While still busy on the New Testament Luther set to work on the Old, this time with the regular and expert assistance of Melanchthon and Matthæus Aurogallus, the Wittenberg Professor of Hebrew. Owing to the difficulty of the work and the constant hindrances encountered by the author, the work did not appear all at once, but only piecemeal. As early as 1523 the Books of the Pentateuch were published at Augsburg and Basle in two successive editions, four times reprinted in the same year. The historical books from Josue to Esther followed in 1524. The remainder, comprehensively described as the “Prophets,” followed in separate parts, Job, the Psalms and the “Books of Solomon” in 1524, and the Prophets, properly so-called, only at longer intervals.[1949]
The difficulties of the work and the unwearied pains taken by the compiler are frequently apparent in Luther’s letters to his friends.
He writes, for instance, to Spalatin: “Job gives us much trouble owing to the exceptional grandeur of his style; he seems as reluctant to submit to our translation as to the consolations of his friends; he refuses to march and wants to remain for ever seated on his dunghill; it almost seems as though the writer of the book had wished to make a translation impossible.
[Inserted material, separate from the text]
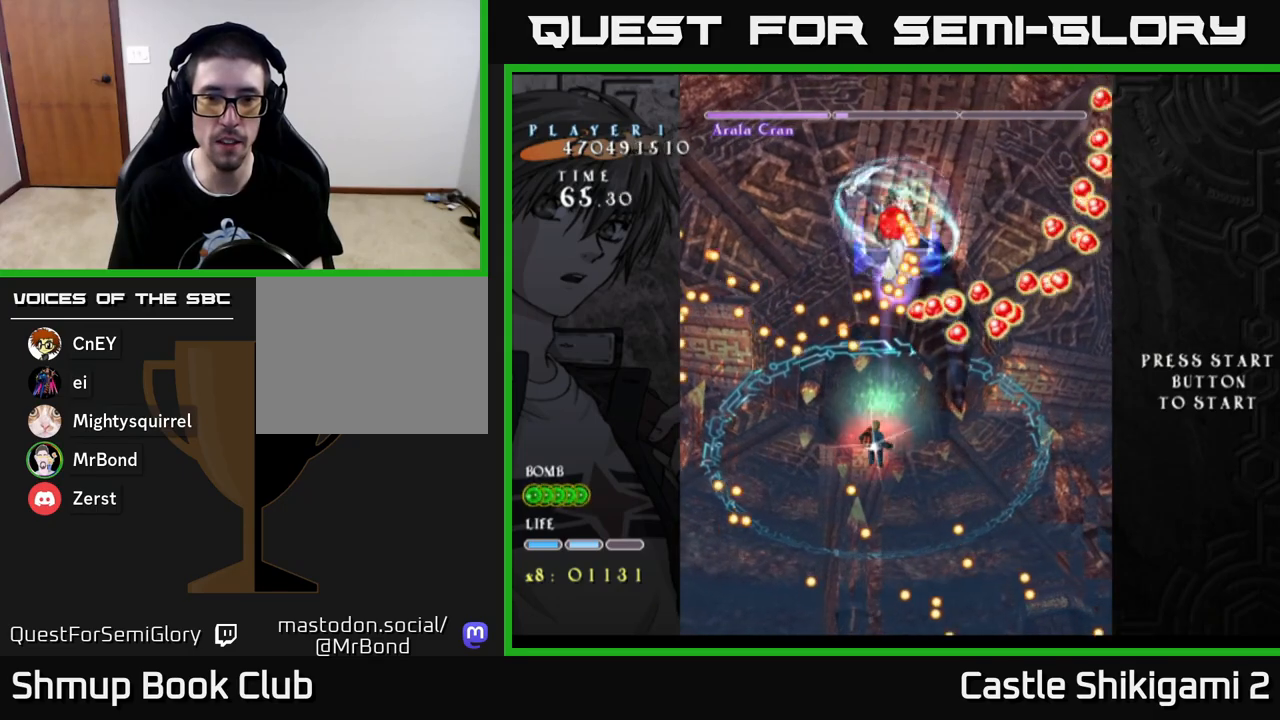
{"buttons": ["X", "DPAD_DOWN"], "left_stick": "center", "right_stick": "center", "events": [[233, "DPAD_UP", "up"], [283, "DPAD_DOWN", "down"], [300, "DPAD_LEFT", "down"], [350, "DPAD_LEFT", "up"]]}
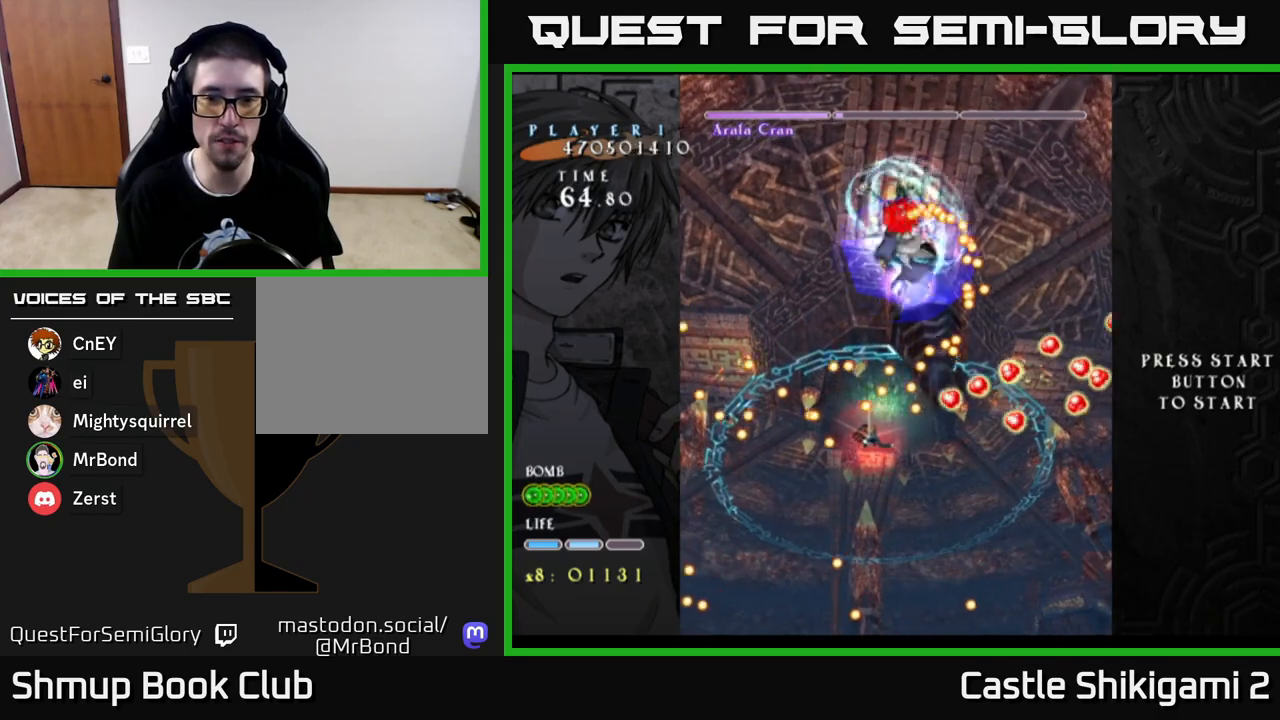
{"buttons": ["X", "DPAD_DOWN"], "left_stick": "center", "right_stick": "center", "events": [[233, "DPAD_DOWN", "up"], [350, "DPAD_DOWN", "down"]]}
For this reason the printing of the third part of the Bible [i.e. of the Old Testament] proceeds but slowly.”[1950]—Later, in the preface to the Book of Job, he said: “In our work on ‘Hiob,’ we, Master Philip, Aurogallus and I, were sometimes barely able to get through three lines in four days. But now, my friend, that it is translated into German everyone can read it and master it and run his eyes over three or four pages without meeting a single obstacle, nor does he perceive what hindrances and stumbling-blocks lay in the path he now glides along as easily as down a greasy pole; to us, however, it cost much toil and sweat to remove all the hindrances and stumbling-blocks.”[1951]